[STORED DATA — start]

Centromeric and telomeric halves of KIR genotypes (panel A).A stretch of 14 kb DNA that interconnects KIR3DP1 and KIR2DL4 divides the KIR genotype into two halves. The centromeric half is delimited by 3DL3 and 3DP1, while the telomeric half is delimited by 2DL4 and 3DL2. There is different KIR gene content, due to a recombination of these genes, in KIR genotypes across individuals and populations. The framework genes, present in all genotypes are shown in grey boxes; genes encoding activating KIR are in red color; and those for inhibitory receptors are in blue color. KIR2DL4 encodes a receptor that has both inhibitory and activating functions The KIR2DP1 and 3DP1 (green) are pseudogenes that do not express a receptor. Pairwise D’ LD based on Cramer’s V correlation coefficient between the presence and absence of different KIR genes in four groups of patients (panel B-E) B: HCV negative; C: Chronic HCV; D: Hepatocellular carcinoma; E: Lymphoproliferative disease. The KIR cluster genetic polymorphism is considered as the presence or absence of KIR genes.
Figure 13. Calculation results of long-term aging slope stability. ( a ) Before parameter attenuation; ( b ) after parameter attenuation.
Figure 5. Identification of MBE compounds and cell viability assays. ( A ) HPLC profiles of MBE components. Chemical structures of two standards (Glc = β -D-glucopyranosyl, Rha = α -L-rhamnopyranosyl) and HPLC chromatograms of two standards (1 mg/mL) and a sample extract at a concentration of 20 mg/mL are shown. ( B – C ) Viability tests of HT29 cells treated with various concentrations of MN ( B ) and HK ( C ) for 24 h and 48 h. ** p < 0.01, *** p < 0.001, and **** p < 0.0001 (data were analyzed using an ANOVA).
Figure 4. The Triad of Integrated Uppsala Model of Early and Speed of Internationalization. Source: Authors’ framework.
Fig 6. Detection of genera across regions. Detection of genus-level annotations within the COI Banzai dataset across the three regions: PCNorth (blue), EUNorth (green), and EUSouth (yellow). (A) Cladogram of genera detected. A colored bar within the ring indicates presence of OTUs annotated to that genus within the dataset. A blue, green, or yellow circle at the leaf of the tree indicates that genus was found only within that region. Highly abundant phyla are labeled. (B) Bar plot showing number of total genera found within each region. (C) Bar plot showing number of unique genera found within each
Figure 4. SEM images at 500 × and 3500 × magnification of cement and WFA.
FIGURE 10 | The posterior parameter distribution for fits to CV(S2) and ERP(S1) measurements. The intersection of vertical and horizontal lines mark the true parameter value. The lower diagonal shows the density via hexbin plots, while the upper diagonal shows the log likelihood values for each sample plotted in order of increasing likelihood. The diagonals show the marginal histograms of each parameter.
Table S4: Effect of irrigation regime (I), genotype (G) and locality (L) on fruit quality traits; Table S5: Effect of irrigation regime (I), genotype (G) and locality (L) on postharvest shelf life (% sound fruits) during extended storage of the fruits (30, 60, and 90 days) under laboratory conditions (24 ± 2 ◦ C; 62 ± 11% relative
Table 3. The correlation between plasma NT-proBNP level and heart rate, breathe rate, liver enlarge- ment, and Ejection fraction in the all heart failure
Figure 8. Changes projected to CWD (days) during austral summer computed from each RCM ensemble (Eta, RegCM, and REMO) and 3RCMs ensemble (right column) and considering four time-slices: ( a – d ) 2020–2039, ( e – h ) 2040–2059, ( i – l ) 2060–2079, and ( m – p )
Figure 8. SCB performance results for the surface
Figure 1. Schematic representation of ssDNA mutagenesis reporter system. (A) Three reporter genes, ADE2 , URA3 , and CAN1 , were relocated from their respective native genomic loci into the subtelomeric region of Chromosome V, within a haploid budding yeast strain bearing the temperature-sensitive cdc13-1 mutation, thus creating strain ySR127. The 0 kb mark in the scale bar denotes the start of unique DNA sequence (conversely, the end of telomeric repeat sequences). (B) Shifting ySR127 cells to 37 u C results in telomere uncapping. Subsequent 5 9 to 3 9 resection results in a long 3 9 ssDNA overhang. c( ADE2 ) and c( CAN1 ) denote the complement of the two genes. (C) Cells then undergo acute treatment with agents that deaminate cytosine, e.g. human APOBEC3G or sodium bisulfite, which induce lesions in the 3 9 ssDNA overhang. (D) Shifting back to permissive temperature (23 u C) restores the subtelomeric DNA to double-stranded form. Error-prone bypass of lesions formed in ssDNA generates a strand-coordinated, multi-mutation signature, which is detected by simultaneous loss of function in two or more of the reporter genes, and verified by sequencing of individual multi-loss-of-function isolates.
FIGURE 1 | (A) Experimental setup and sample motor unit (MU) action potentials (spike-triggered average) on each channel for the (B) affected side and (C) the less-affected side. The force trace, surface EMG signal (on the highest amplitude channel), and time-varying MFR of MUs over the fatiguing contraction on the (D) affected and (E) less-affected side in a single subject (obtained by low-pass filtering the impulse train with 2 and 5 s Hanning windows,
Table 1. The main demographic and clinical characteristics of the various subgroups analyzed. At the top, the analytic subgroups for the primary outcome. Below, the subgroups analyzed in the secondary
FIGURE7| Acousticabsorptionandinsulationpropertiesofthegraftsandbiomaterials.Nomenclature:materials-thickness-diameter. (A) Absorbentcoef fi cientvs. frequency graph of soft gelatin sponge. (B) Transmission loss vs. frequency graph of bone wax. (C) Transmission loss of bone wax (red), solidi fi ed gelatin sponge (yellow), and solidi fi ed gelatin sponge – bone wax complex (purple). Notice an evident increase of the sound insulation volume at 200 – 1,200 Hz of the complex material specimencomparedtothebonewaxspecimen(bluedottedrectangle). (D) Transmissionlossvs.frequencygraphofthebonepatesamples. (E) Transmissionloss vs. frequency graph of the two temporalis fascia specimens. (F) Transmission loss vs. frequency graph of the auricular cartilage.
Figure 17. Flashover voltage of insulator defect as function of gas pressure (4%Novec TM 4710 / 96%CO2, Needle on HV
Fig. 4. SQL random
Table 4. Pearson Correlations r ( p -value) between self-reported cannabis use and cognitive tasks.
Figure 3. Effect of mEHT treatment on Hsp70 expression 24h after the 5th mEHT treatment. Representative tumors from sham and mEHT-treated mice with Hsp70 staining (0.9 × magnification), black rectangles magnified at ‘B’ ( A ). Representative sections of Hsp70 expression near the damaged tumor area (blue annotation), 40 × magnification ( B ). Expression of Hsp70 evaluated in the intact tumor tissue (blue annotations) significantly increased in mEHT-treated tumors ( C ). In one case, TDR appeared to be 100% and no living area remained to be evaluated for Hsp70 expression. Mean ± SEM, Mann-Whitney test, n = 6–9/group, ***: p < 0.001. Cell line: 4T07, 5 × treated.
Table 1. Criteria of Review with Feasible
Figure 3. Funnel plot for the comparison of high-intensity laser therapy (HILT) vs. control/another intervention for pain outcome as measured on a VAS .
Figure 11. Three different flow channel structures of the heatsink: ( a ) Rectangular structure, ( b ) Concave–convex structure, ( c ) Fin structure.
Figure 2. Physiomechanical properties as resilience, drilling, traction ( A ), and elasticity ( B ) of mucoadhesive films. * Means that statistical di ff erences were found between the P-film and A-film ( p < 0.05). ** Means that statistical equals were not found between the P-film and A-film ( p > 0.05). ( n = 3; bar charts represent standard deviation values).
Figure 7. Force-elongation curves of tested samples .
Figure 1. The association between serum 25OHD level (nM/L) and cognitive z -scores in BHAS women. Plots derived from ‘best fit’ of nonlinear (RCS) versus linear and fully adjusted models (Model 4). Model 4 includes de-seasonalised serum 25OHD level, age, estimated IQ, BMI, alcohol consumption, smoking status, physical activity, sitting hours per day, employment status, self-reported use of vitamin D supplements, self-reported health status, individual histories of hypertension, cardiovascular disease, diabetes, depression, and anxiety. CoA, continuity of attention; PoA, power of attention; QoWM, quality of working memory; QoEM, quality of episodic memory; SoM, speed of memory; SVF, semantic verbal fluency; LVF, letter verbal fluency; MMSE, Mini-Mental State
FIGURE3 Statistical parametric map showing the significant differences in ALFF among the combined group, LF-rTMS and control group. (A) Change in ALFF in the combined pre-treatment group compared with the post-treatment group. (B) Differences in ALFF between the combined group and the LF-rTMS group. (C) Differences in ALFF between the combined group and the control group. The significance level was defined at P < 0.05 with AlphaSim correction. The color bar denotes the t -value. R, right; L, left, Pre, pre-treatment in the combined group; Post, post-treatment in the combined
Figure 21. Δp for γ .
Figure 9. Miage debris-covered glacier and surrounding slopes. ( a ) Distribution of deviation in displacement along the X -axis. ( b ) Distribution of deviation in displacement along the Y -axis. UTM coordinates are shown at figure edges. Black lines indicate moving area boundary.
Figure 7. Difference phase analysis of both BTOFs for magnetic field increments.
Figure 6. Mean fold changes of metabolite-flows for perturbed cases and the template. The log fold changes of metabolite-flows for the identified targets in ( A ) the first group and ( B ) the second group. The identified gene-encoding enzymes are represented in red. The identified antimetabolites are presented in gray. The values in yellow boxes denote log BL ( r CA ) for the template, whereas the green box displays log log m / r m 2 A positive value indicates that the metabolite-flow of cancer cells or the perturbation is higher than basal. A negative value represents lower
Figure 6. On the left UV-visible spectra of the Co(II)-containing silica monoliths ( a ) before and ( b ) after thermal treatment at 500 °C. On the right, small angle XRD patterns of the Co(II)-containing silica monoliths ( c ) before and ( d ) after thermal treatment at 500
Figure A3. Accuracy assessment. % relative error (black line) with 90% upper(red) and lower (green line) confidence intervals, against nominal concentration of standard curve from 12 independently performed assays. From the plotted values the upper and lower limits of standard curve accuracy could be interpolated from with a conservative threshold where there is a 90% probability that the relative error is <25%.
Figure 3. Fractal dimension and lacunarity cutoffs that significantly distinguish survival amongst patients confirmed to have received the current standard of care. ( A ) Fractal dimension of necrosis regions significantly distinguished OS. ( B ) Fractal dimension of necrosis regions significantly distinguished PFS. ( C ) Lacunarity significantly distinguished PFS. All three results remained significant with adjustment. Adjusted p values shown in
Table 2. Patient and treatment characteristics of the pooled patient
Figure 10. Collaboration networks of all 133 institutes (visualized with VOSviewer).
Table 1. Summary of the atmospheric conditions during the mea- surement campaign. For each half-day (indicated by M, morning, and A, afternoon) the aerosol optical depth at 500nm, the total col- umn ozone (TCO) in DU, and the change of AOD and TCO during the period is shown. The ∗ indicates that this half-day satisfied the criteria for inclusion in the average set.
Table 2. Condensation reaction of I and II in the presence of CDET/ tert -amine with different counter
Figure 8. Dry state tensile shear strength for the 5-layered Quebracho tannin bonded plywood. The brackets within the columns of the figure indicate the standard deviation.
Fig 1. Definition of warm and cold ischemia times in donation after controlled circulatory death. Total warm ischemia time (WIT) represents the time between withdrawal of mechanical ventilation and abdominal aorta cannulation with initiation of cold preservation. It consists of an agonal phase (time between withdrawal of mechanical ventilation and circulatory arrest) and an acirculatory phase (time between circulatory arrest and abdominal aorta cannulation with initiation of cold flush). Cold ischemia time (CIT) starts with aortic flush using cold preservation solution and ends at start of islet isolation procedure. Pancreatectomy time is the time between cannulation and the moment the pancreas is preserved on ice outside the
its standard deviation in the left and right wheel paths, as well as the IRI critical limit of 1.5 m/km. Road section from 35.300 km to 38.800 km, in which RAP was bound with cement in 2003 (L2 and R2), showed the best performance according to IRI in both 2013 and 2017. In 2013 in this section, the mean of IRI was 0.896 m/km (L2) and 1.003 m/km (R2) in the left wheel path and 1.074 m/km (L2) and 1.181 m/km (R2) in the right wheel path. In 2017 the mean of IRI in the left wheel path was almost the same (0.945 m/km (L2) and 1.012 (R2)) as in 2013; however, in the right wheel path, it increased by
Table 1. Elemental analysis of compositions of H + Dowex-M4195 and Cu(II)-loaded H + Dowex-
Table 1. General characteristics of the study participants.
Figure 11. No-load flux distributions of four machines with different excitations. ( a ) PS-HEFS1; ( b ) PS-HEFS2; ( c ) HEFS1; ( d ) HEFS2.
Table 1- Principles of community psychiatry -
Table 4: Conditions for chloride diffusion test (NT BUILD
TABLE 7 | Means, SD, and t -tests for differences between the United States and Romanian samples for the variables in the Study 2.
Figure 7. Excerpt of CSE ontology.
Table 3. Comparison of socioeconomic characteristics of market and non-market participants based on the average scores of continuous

[STORED DATA — finish]

> _WHAT TO DO_: Using the entries above, return exactly the lines from the line with "the auricular cartilage." to the line with "Figure 3. Funnel", counting both of those lines.

> _SOLUTION FOR THIS TASK_:
FIGURE7| Acousticabsorptionandinsulationpropertiesofthegraftsandbiomaterials.Nomenclature:materials-thickness-diameter. (A) Absorbentcoef fi cientvs. frequency graph of soft gelatin sponge. (B) Transmission loss vs. frequency graph of bone wax. (C) Transmission loss of bone wax (red), solidi fi ed gelatin sponge (yellow), and solidi fi ed gelatin sponge – bone wax complex (purple). Notice an evident increase of the sound insulation volume at 200 – 1,200 Hz of the complex material specimencomparedtothebonewaxspecimen(bluedottedrectangle). (D) Transmissionlossvs.frequencygraphofthebonepatesamples. (E) Transmissionloss vs. frequency graph of the two temporalis fascia specimens. (F) Transmission loss vs. frequency graph of the auricular cartilage.
Figure 17. Flashover voltage of insulator defect as function of gas pressure (4%Novec TM 4710 / 96%CO2, Needle on HV
Fig. 4. SQL random
Table 4. Pearson Correlations r ( p -value) between self-reported cannabis use and cognitive tasks.
Figure 3. Effect of mEHT treatment on Hsp70 expression 24h after the 5th mEHT treatment. Representative tumors from sham and mEHT-treated mice with Hsp70 staining (0.9 × magnification), black rectangles magnified at ‘B’ ( A ). Representative sections of Hsp70 expression near the damaged tumor area (blue annotation), 40 × magnification ( B ). Expression of Hsp70 evaluated in the intact tumor tissue (blue annotations) significantly increased in mEHT-treated tumors ( C ). In one case, TDR appeared to be 100% and no living area remained to be evaluated for Hsp70 expression. Mean ± SEM, Mann-Whitney test, n = 6–9/group, ***: p < 0.001. Cell line: 4T07, 5 × treated.
Table 1. Criteria of Review with Feasible
Figure 3. Funnel plot for the comparison of high-intensity laser therapy (HILT) vs. control/another intervention for pain outcome as measured on a VAS .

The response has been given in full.